Oracle Aktie: Rückenwind vom Staat
Oracle sammelt nach einer nervösen Woche neue Argumente auf der Auftragsseite ein. Gleich zwei US-Behörden setzen auf Oracle Cloud Infrastructure (OCI) – ausgerechnet wenige Tage, nachdem das Management einen großen Finanzierungsplan vorgestellt hat. Können diese Regierungsaufträge die Diskussion um die hohen Investitionen beruhigen?
Wichtigste Punkte im Überblick:
- Neue Aufträge: 88 Mio. US-Dollar von der U.S. Air Force (OCI) sowie Auswahl durch CMS für Modernisierungsprojekte
- Finanzierungsplan: 45 bis 50 Mrd. US-Dollar Kapitalaufnahme für 2026 (Mix aus Fremd- und Eigenkapital)
- Auftragsbestand (RPO): zuletzt 523 Mrd. US-Dollar, davon rund 300 Mrd. US-Dollar aus großen KI-Partnerschaften (u. a. OpenAI)
Zwei Bundesaufträge als Signal
Der größere der beiden Deals ist ein 88-Millionen-Dollar-Task-Order der U.S. Air Force für Oracle Cloud Infrastructure. Der Vertrag unterstreicht, dass OCI nicht nur in der Privatwirtschaft, sondern auch im öffentlichen Sektor stärker genutzt wird.

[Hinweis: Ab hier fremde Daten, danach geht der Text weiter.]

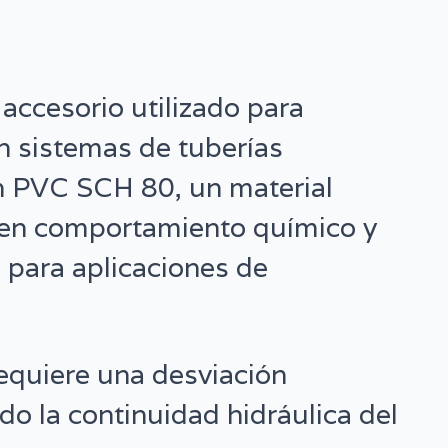
accesorio utilizado para
en sistemas de tuberías
en PVC SCH 80, un material
uen comportamiento químico y
 para aplicaciones de
equiere una desviación
do la continuidad hidráulica del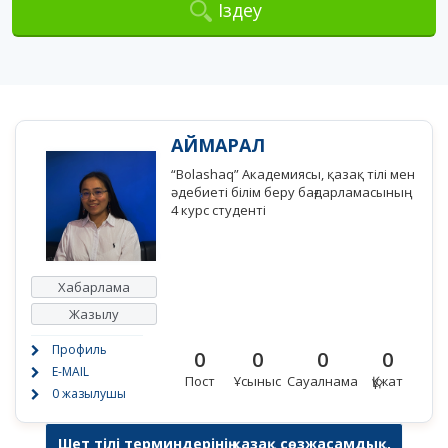
Іздеу
АЙМАРАЛ
“Bolashaq” Академиясы, қазақ тілі мен
әдебиеті білім беру бағдарламасының
4 курс студенті
Хабарлама
Жазылу
Профиль
0
0
0
0
E-MAIL
Пост
Ұсыныс
Сауалнама
Құжат
0 жазылушы
Шет тілі терминдерінің қазақ сөзжасамдық,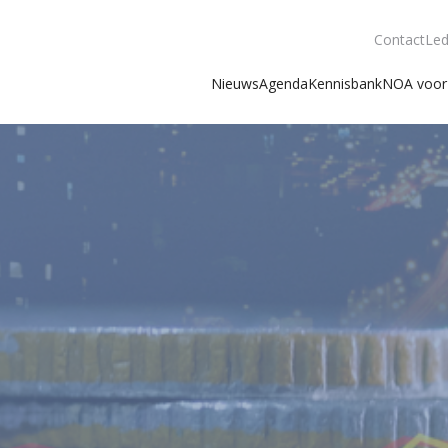
Contact
Led
Nieuws
Agenda
Kennisbank
NOA voor 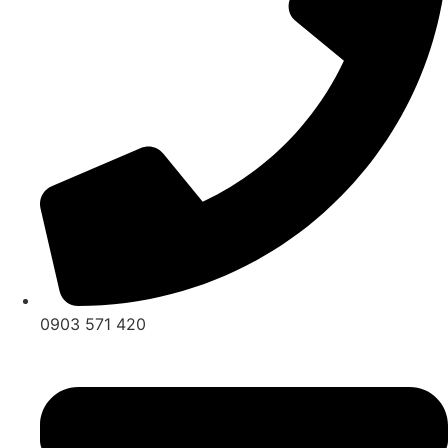
0903 571 420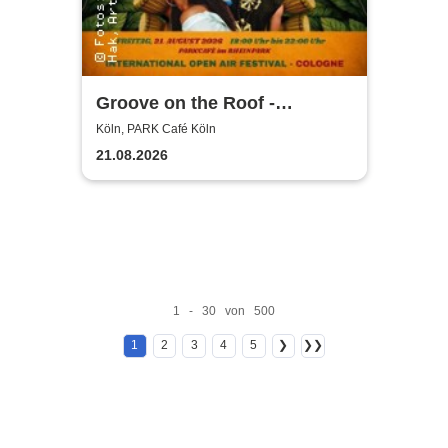
Groove on the Roof -
Intercont. Acoustics &
Köln, PARK Café Köln
Funksitzung präsentieren
21.08.2026
1 - 30 von 500
1
2
3
4
5
❯
❯❯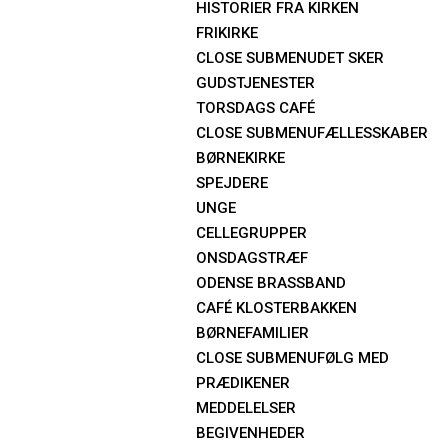
HISTORIER FRA KIRKEN
FRIKIRKE
CLOSE SUBMENU
DET SKER
GUDSTJENESTER
TORSDAGS CAFÉ
CLOSE SUBMENU
FÆLLESSKABER
BØRNEKIRKE
SPEJDERE
UNGE
CELLEGRUPPER
ONSDAGSTRÆF
ODENSE BRASSBAND
CAFÉ KLOSTERBAKKEN
BØRNEFAMILIER
CLOSE SUBMENU
FØLG MED
PRÆDIKENER
MEDDELELSER
BEGIVENHEDER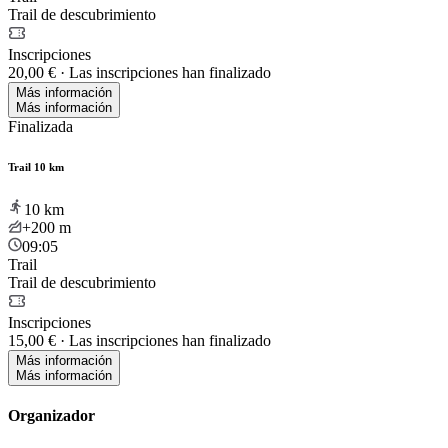
Trail de descubrimiento
Inscripciones
20,00 €
·
Las inscripciones han finalizado
Más información
Más información
Finalizada
Trail 10 km
10
km
+200
m
09:05
Trail
Trail de descubrimiento
Inscripciones
15,00 €
·
Las inscripciones han finalizado
Más información
Más información
Organizador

Parallel dazu wurde Oracle von den Centers for Medicare & Medicaid Services (CMS) ausgewählt, um zentrale Modernisierungsvorhaben zu unterstützen. Beide Entscheidungen stützen die Argumentation des Konzerns, dass die Nachfrage nach Infrastruktur schneller wächst als die aktuell verfügbare Kapazität.

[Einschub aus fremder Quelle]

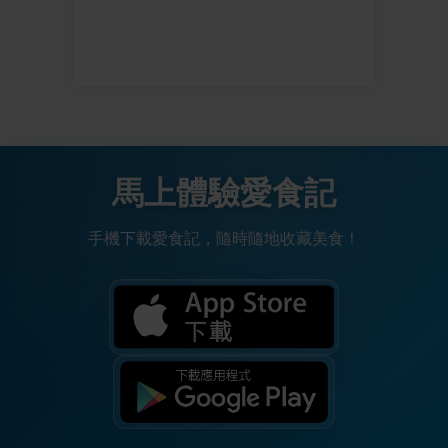
馬上體驗愛食記
手機下載愛食記，隨時隨地收藏美食！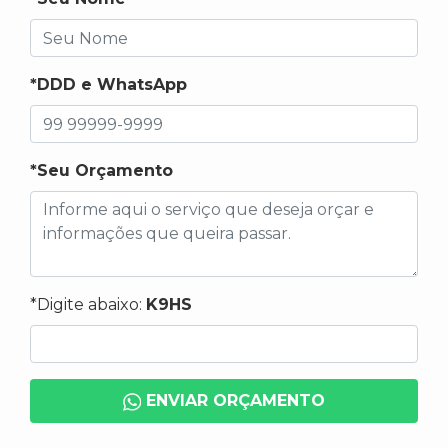
*DDD e WhatsApp
*Seu Orçamento
*Digite abaixo:
K9HS
ENVIAR ORÇAMENTO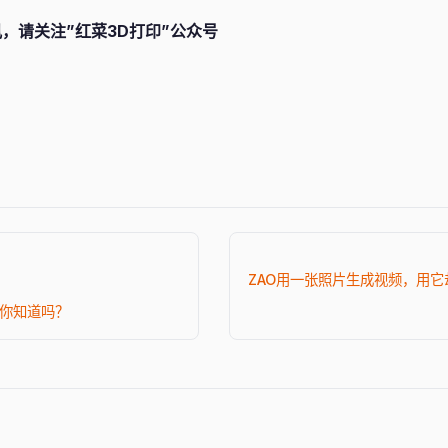
，请关注”红菜3D打印”公众号
ZAO用一张照片生成视频，用它
，你知道吗？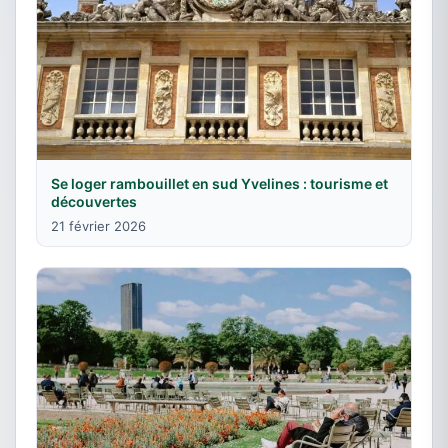
Se loger rambouillet en sud Yvelines : tourisme et
découvertes
21 février 2026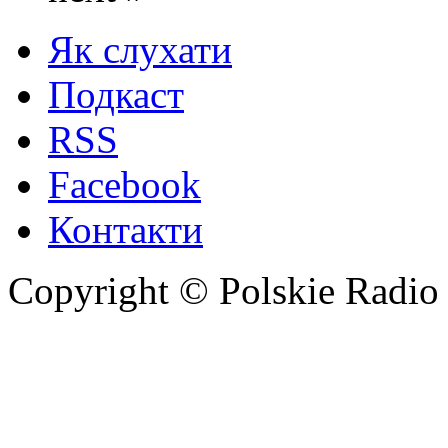
Як слухати
Подкаст
RSS
Facebook
Контакти
Copyright © Polskie Radio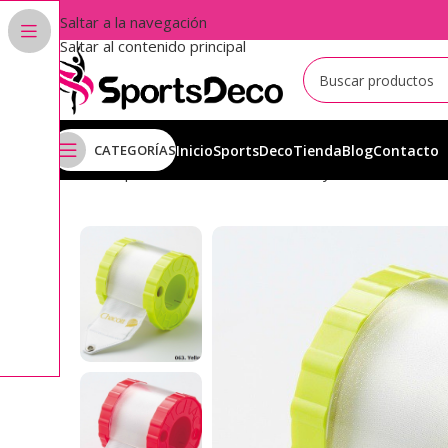
Saltar a la navegación
Saltar al contenido principal
CATEGORÍAS
Inicio
SportsDeco
Tienda
Blog
Contacto
Inicio
Aparatos
Cintas
Enrollacintas y Planchas
Enrrol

Der Kontext: Investitionen und 523 Mrd. Dollar RPO
Die Meldungen kommen kurz nach der Ankündigung, in diesem Kalenderjahr 45 bis 50 Mrd. US-Dollar aufnehmen zu wollen. Das Geld soll vor allem den Ausbau von Rechenzentren und KI-Infrastruktur finanzieren.

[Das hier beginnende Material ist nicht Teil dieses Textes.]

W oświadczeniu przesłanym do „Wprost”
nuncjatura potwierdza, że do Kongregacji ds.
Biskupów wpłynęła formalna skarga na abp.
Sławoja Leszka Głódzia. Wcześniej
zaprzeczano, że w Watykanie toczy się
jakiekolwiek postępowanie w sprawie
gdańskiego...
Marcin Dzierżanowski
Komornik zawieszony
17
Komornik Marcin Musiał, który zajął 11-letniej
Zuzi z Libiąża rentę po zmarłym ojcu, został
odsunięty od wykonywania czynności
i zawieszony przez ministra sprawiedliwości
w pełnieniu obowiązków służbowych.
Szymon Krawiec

Hintergrund ist der zuletzt bestätigte Sprung der Remaining Performance Obligations (RPO) auf 523 Mrd. US-Dollar. Ein erheblicher Teil davon – etwa 300 Mrd. US-Dollar – hängt mit langfristigen KI-Trainings- und Infrastrukturvereinbarungen zusammen, darunter Partnerschaften mit OpenAI. Diese Pipeline ist laut Bericht der zentrale Baustein, um die Größenordnung der geplanten Finanzierung zu rechtfertigen.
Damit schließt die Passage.